◆ Records shown:
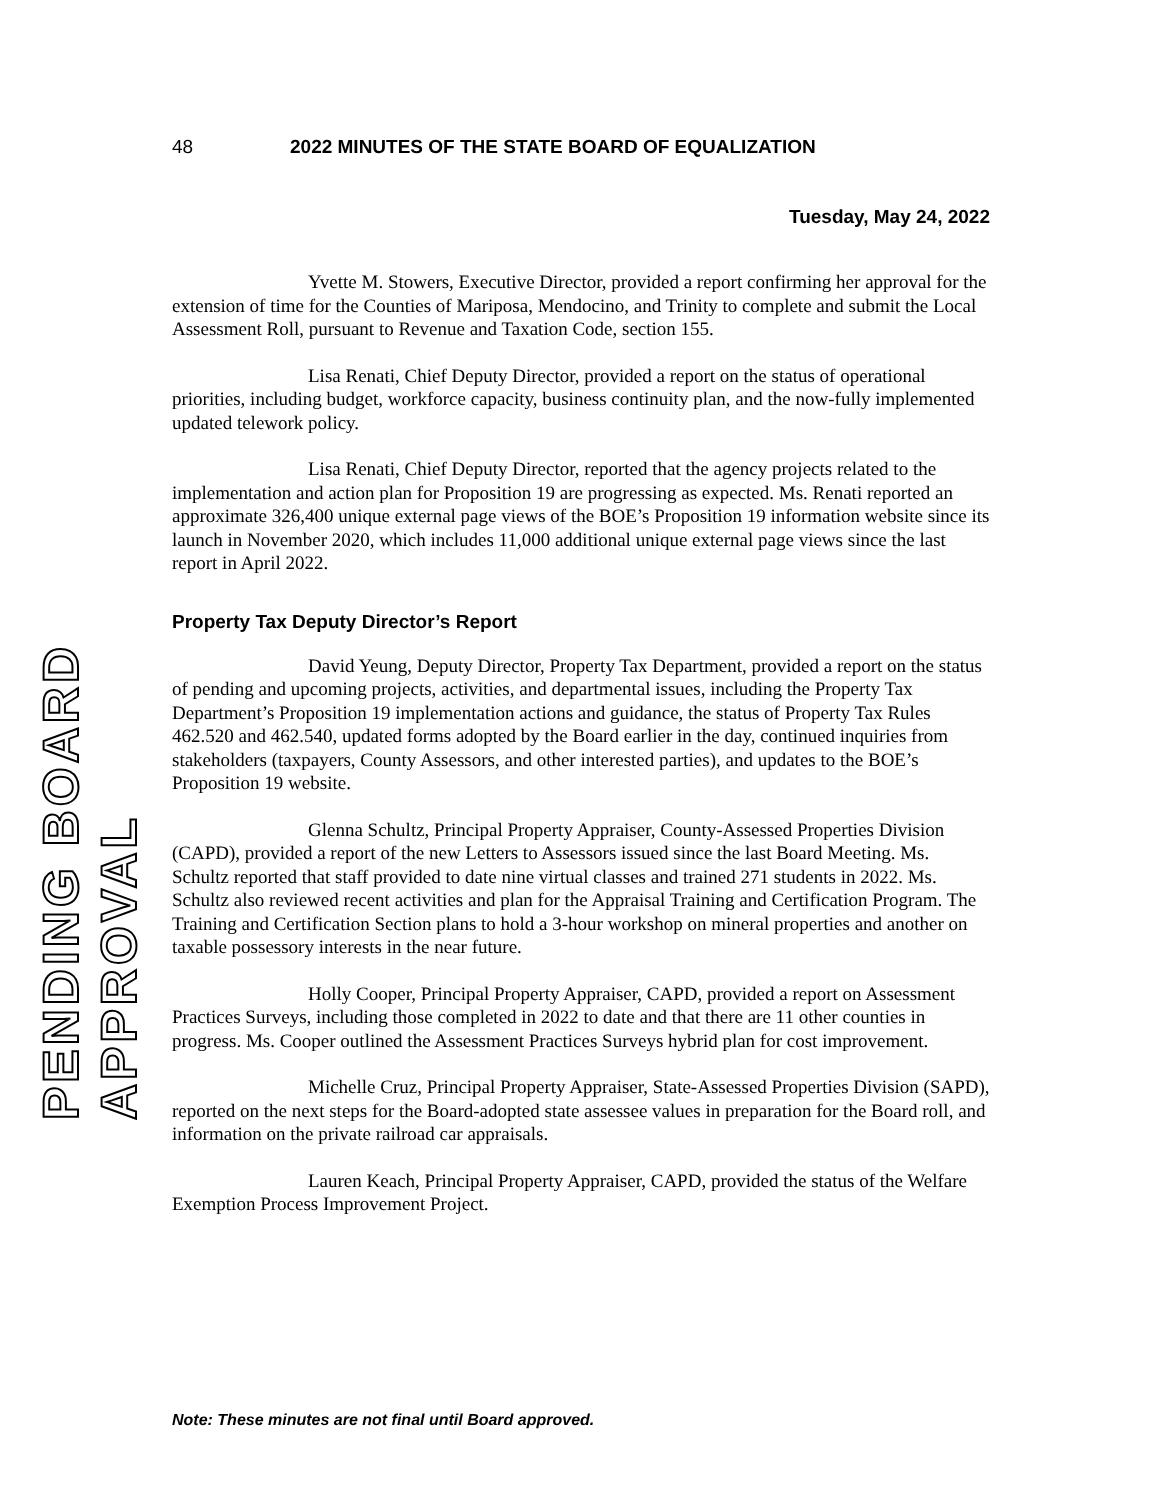PENDING BOARD APPROVAL
48 2022 MINUTES OF THE STATE BOARD OF EQUALIZATION
Tuesday, May 24, 2022
Yvette M. Stowers, Executive Director, provided a report confirming her approval for the extension of time for the Counties of Mariposa, Mendocino, and Trinity to complete and submit the Local Assessment Roll, pursuant to Revenue and Taxation Code, section 155.
Lisa Renati, Chief Deputy Director, provided a report on the status of operational priorities, including budget, workforce capacity, business continuity plan, and the now-fully implemented updated telework policy.
Lisa Renati, Chief Deputy Director, reported that the agency projects related to the implementation and action plan for Proposition 19 are progressing as expected. Ms. Renati reported an approximate 326,400 unique external page views of the BOE’s Proposition 19 information website since its launch in November 2020, which includes 11,000 additional unique external page views since the last report in April 2022.
Property Tax Deputy Director’s Report
David Yeung, Deputy Director, Property Tax Department, provided a report on the status of pending and upcoming projects, activities, and departmental issues, including the Property Tax Department’s Proposition 19 implementation actions and guidance, the status of Property Tax Rules 462.520 and 462.540, updated forms adopted by the Board earlier in the day, continued inquiries from stakeholders (taxpayers, County Assessors, and other interested parties), and updates to the BOE’s Proposition 19 website.
Glenna Schultz, Principal Property Appraiser, County-Assessed Properties Division (CAPD), provided a report of the new Letters to Assessors issued since the last Board Meeting. Ms. Schultz reported that staff provided to date nine virtual classes and trained 271 students in 2022. Ms. Schultz also reviewed recent activities and plan for the Appraisal Training and Certification Program. The Training and Certification Section plans to hold a 3-hour workshop on mineral properties and another on taxable possessory interests in the near future.
Holly Cooper, Principal Property Appraiser, CAPD, provided a report on Assessment Practices Surveys, including those completed in 2022 to date and that there are 11 other counties in progress. Ms. Cooper outlined the Assessment Practices Surveys hybrid plan for cost improvement.
Michelle Cruz, Principal Property Appraiser, State-Assessed Properties Division (SAPD), reported on the next steps for the Board-adopted state assessee values in preparation for the Board roll, and information on the private railroad car appraisals.
Lauren Keach, Principal Property Appraiser, CAPD, provided the status of the Welfare Exemption Process Improvement Project.
Note: These minutes are not final until Board approved.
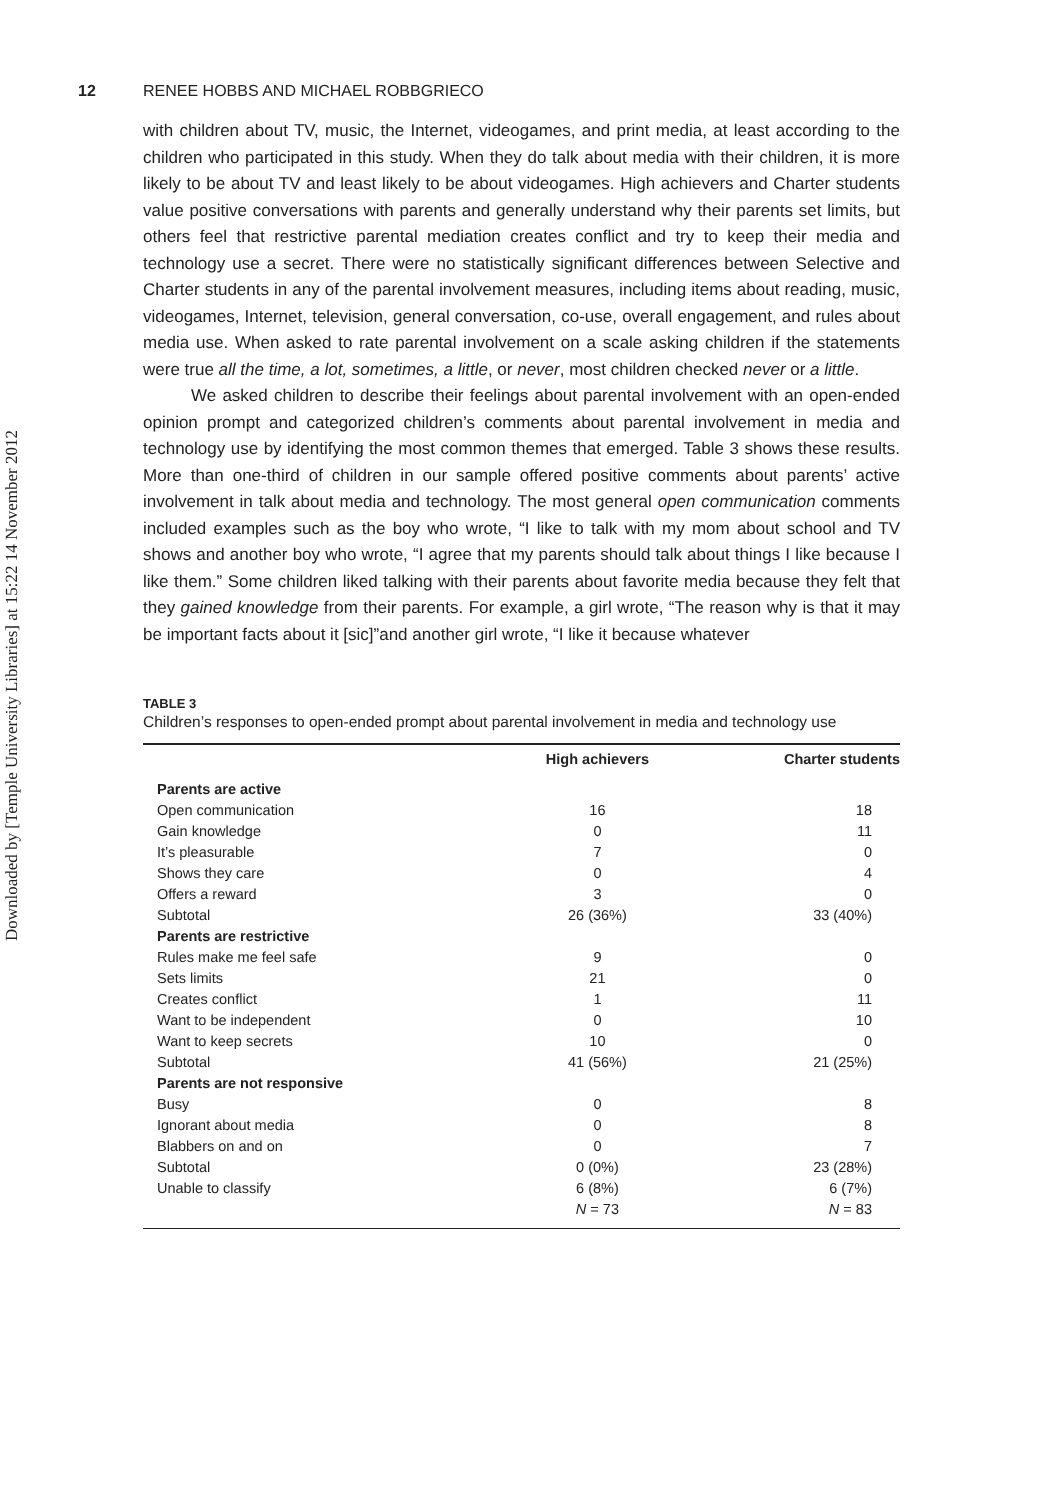Downloaded by [Temple University Libraries] at 15:22 14 November 2012
12 RENEE HOBBS AND MICHAEL ROBBGRIECO
with children about TV, music, the Internet, videogames, and print media, at least according to the children who participated in this study. When they do talk about media with their children, it is more likely to be about TV and least likely to be about videogames. High achievers and Charter students value positive conversations with parents and generally understand why their parents set limits, but others feel that restrictive parental mediation creates conflict and try to keep their media and technology use a secret. There were no statistically significant differences between Selective and Charter students in any of the parental involvement measures, including items about reading, music, videogames, Internet, television, general conversation, co-use, overall engagement, and rules about media use. When asked to rate parental involvement on a scale asking children if the statements were true all the time, a lot, sometimes, a little, or never, most children checked never or a little.
We asked children to describe their feelings about parental involvement with an open-ended opinion prompt and categorized children’s comments about parental involvement in media and technology use by identifying the most common themes that emerged. Table 3 shows these results. More than one-third of children in our sample offered positive comments about parents’ active involvement in talk about media and technology. The most general open communication comments included examples such as the boy who wrote, “I like to talk with my mom about school and TV shows and another boy who wrote, “I agree that my parents should talk about things I like because I like them.” Some children liked talking with their parents about favorite media because they felt that they gained knowledge from their parents. For example, a girl wrote, “The reason why is that it may be important facts about it [sic]”and another girl wrote, “I like it because whatever
TABLE 3
Children’s responses to open-ended prompt about parental involvement in media and technology use
| | High achievers | Charter students |
| --- | --- | --- |
| Parents are active | | |
| Open communication | 16 | 18 |
| Gain knowledge | 0 | 11 |
| It’s pleasurable | 7 | 0 |
| Shows they care | 0 | 4 |
| Offers a reward | 3 | 0 |
| Subtotal | 26 (36%) | 33 (40%) |
| Parents are restrictive | | |
| Rules make me feel safe | 9 | 0 |
| Sets limits | 21 | 0 |
| Creates conflict | 1 | 11 |
| Want to be independent | 0 | 10 |
| Want to keep secrets | 10 | 0 |
| Subtotal | 41 (56%) | 21 (25%) |
| Parents are not responsive | | |
| Busy | 0 | 8 |
| Ignorant about media | 0 | 8 |
| Blabbers on and on | 0 | 7 |
| Subtotal | 0 (0%) | 23 (28%) |
| Unable to classify | 6 (8%) | 6 (7%) |
| | N = 73 | N = 83 |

◆ Required action: Please work out how many lines of the listing hold the word "Appraiser" and reply with only that number.

◆ Answer for the task: 4